Abstract Purpose: Medulloblastoma (MB), the most common childhood malignant brain tumor, has a poor prognosis in about 30% of patients. The current standard of care, which includes surgery, radiation, and chemotherapy, is often responsible for cognitive, neurologic, and endocrine side effects. We investigated whether chimeric antigen receptor (CAR) T cells directed toward the disialoganglioside GD2 can represent a potentially more effective treatment with reduced long-term side effects. Experimental Design: GD2 expression was evaluated on primary tumor biopsies of MB children by flow cytometry. GD2 expression in MB cells was also evaluated in response to an EZH2 inhibitor (tazemetostat). In in vitro and in vivo models, GD2+ MB cells were targeted by a CAR-GD2.CD28.4-1BBζ (CAR.GD2)-T construct, including the suicide gene inducible caspase-9. Results: GD2 was expressed in 82.68% of MB tumors. The SHH and G3–G4 subtypes expressed the highest levels of GD2, whereas the WNT subtype expressed the lowest.
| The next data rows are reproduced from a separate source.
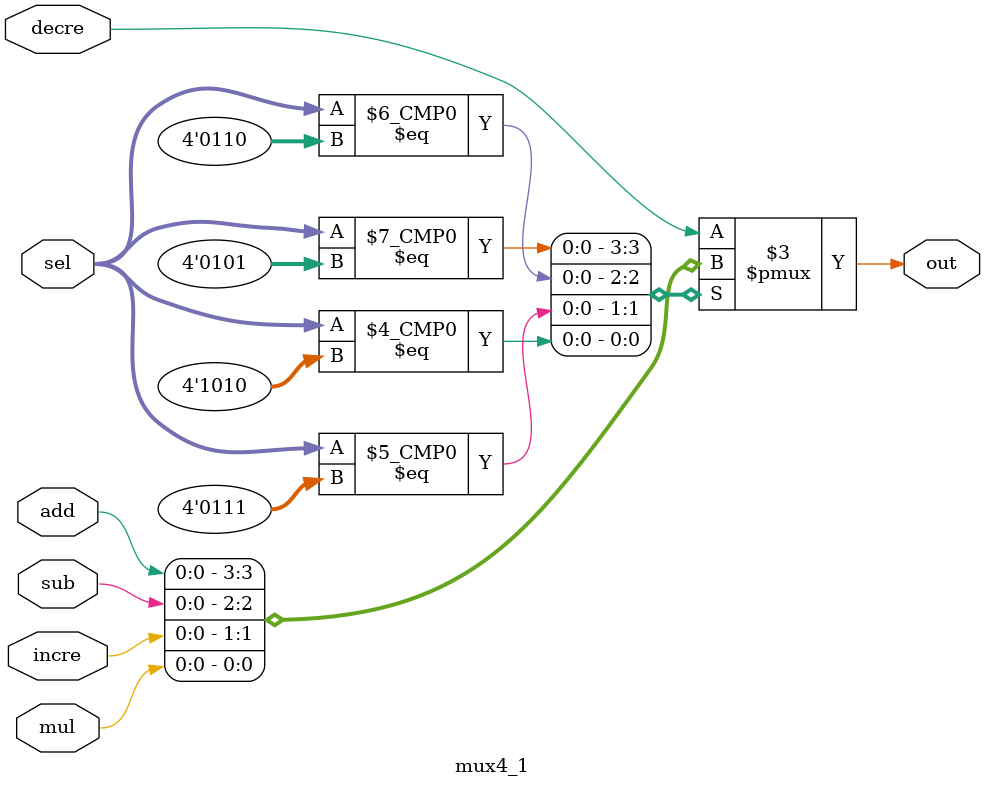
<source format=v>
module mux4_1(add,sub,incre,decre,sel,out,mul);
	input add;
	input sub;
	input incre;
	input decre;
	input mul;
	input [3:0] sel;
	output reg out;
	
	always@(*) begin
		case (sel) 
			4'b0100: out = decre;
			4'b0101: out = add;
			4'b0110: out = sub;
			4'b0111: out = incre;
			4'b1010: out = mul;
			default: out = decre;
		endcase
	end
endmodule

</source>
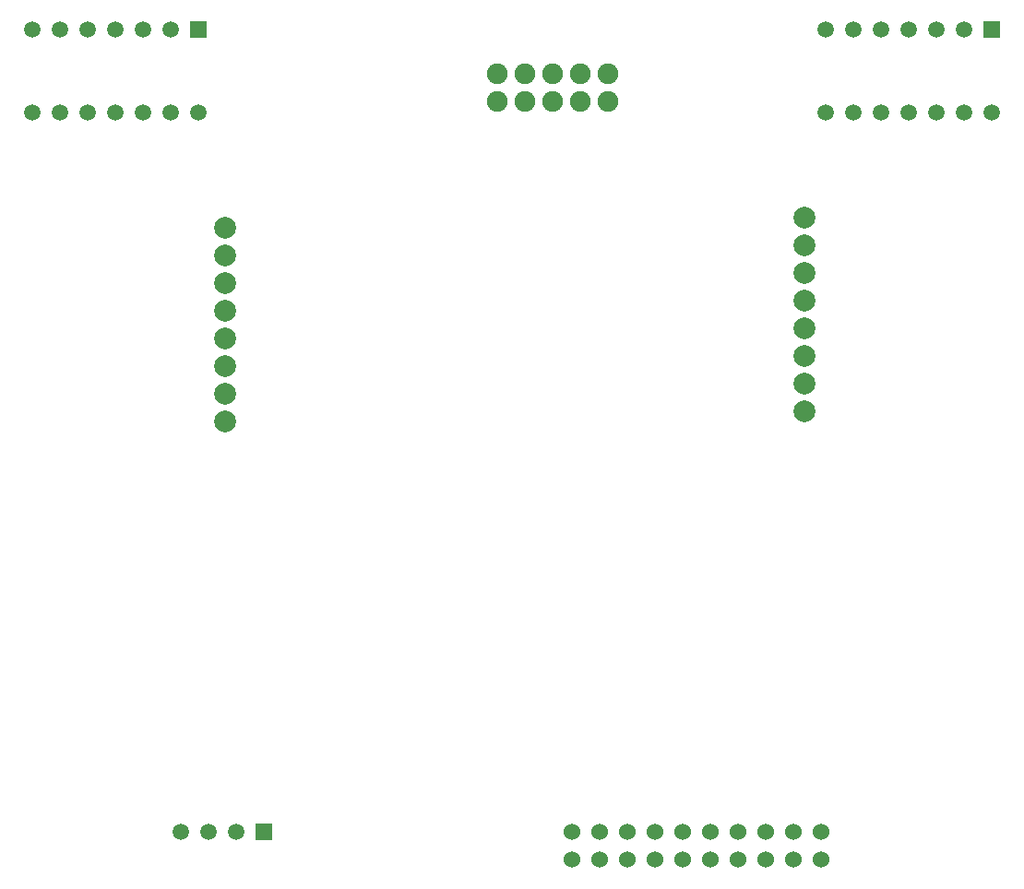
<source format=gbr>
%TF.GenerationSoftware,Altium Limited,Altium Designer,24.1.2 (44)*%
G04 Layer_Color=255*
%FSLAX45Y45*%
%MOMM*%
%TF.SameCoordinates,E01E6690-4C2E-4FB1-AE08-5A5A66155338*%
%TF.FilePolarity,Positive*%
%TF.FileFunction,Pads,Bot*%
%TF.Part,Single*%
G01*
G75*
%TA.AperFunction,ComponentPad*%
%ADD41C,1.52400*%
%ADD42C,1.50000*%
%ADD43R,1.50000X1.50000*%
%ADD44C,2.00000*%
%ADD45C,1.90000*%
%ADD46R,1.50000X1.50000*%
D41*
X10134590Y3581390D02*
D03*
X10388600Y3581400D02*
D03*
X10642600D02*
D03*
X10896600D02*
D03*
X11150600D02*
D03*
X11404600D02*
D03*
X11658590Y3581390D02*
D03*
X11912600Y3581400D02*
D03*
X12166600D02*
D03*
X12420600D02*
D03*
Y3327400D02*
D03*
X12166590Y3327390D02*
D03*
X11912600Y3327400D02*
D03*
X11658600D02*
D03*
X11404600D02*
D03*
X11150600D02*
D03*
X10896600D02*
D03*
X10642600D02*
D03*
X10388600D02*
D03*
X10134600D02*
D03*
D42*
X6540500Y3581400D02*
D03*
X6794500D02*
D03*
X7048500D02*
D03*
X12458700Y10185400D02*
D03*
X12712700D02*
D03*
X12966701D02*
D03*
X13220700D02*
D03*
X13474699D02*
D03*
X13728700D02*
D03*
X13982700D02*
D03*
X12458700Y10947400D02*
D03*
X12712700D02*
D03*
X12966701D02*
D03*
X13220700D02*
D03*
X13474699D02*
D03*
X13728700D02*
D03*
X5181600Y10185400D02*
D03*
X5435600D02*
D03*
X5689600D02*
D03*
X5943600D02*
D03*
X6197600D02*
D03*
X6451600D02*
D03*
X6705600D02*
D03*
X5181600Y10947400D02*
D03*
X5435600D02*
D03*
X5689600D02*
D03*
X5943600D02*
D03*
X6197600D02*
D03*
X6451600D02*
D03*
D43*
X7302500Y3581400D02*
D03*
D44*
X6946900Y9131300D02*
D03*
Y8877300D02*
D03*
Y8623300D02*
D03*
Y8369300D02*
D03*
Y8115300D02*
D03*
Y7861300D02*
D03*
Y7607300D02*
D03*
Y7353300D02*
D03*
X12268200Y7442200D02*
D03*
Y7696200D02*
D03*
Y7950200D02*
D03*
Y8204200D02*
D03*
Y8458200D02*
D03*
Y8712200D02*
D03*
Y8966200D02*
D03*
Y9220200D02*
D03*
D45*
X10464800Y10541000D02*
D03*
X10210800D02*
D03*
X9956800D02*
D03*
X9702800D02*
D03*
X9448800D02*
D03*
Y10287000D02*
D03*
X9702800D02*
D03*
X9956800D02*
D03*
X10210810Y10287010D02*
D03*
X10464800Y10287000D02*
D03*
D46*
X13982700Y10947400D02*
D03*
X6705600D02*
D03*
%TF.MD5,1af573cacf28f8412eacb73c08f22c4c*%
M02*

</source>
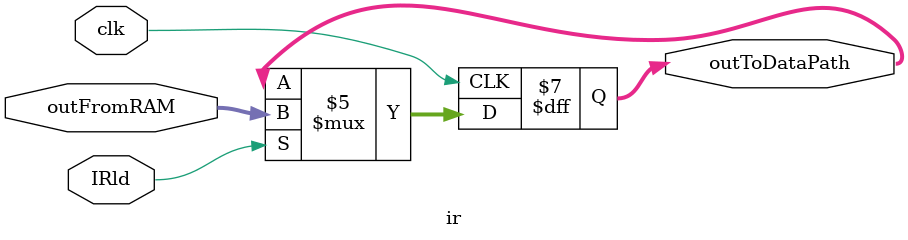
<source format=v>
/* Module of Instruction Register
   Programmed by: Lianne Sánchez Rodríguez
   Phase 4 
   Professor: Nestor Rodríguez 
*/
module ir(output reg [31:0] outToDataPath, input [31:0] outFromRAM, input IRld, input clk);
	initial begin
	 	outToDataPath = 32'b00000000000000000000000000000000;
	end
	always @(posedge clk) 
		begin
			
			if (IRld == 1 )
				outToDataPath <= outFromRAM;
		end
	 always @(outToDataPath)begin 

	 		//$display("IR %b, RAM %b", outToDataPath, outFromRAM);
	 end
endmodule

// module irRegister; 
// 	// Inputs of ALU
	
// 	reg [31:0] in;
// 	reg IRld;
// 	reg clk=0;
// 	//Outputs of ALU module
// 	wire [31:0] out;
// 	//test duration
// 	parameter stop_time = 10590;

// 	ir ir(out, in, IRld, clk);
// 	initial #stop_time $finish;

// 	initial begin

// 	#10 in= 32'b1000; IRld = 1;  
//  	#10 in= 32'b0011; #30 IRld=0;
//  	#30 in= 32'b1100; 
//  	#40 in= 32'b1111;

// 	end
// 		initial begin
// 		repeat (500) begin
// 			#5 clk = ~clk;
// 		end
// 	end
// 	initial begin
// 		$display ("\n\n\t\tInput\t\t\tOutput\t\t\tIRld");
// 		$monitor ("%0d\t%b\t\t%b\t%b", $time,in, out, IRld);
// 	end
	
//  endmodule
</source>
In in vitro coculture assays, CAR.GD2 T cells were able to kill GD2+ MB cells. Pretreatment with tazemetostat upregulated GD2 expression, sensitizing GD2dimMB cells to CAR.GD2 T cells cytotoxic activity. In orthotopic mouse models of MB, intravenously injected CAR.GD2 T cells significantly controlled tumor growth, prolonging the overall survival of treated mice. Moreover, the dimerizing drug AP1903 was able to cross the murine blood–brain barrier and to eliminate both blood-circulating and tumor-infiltrating CAR.GD2 T cells. Conclusions: Our experimental data indicate the potential efficacy of CAR.GD2 T-cell therapy. A phase I/II clinical trial is ongoing in our center (NCT05298995) to evaluate the safety and therapeutic efficacy of CAR.GD2 therapy in high-risk MB patients.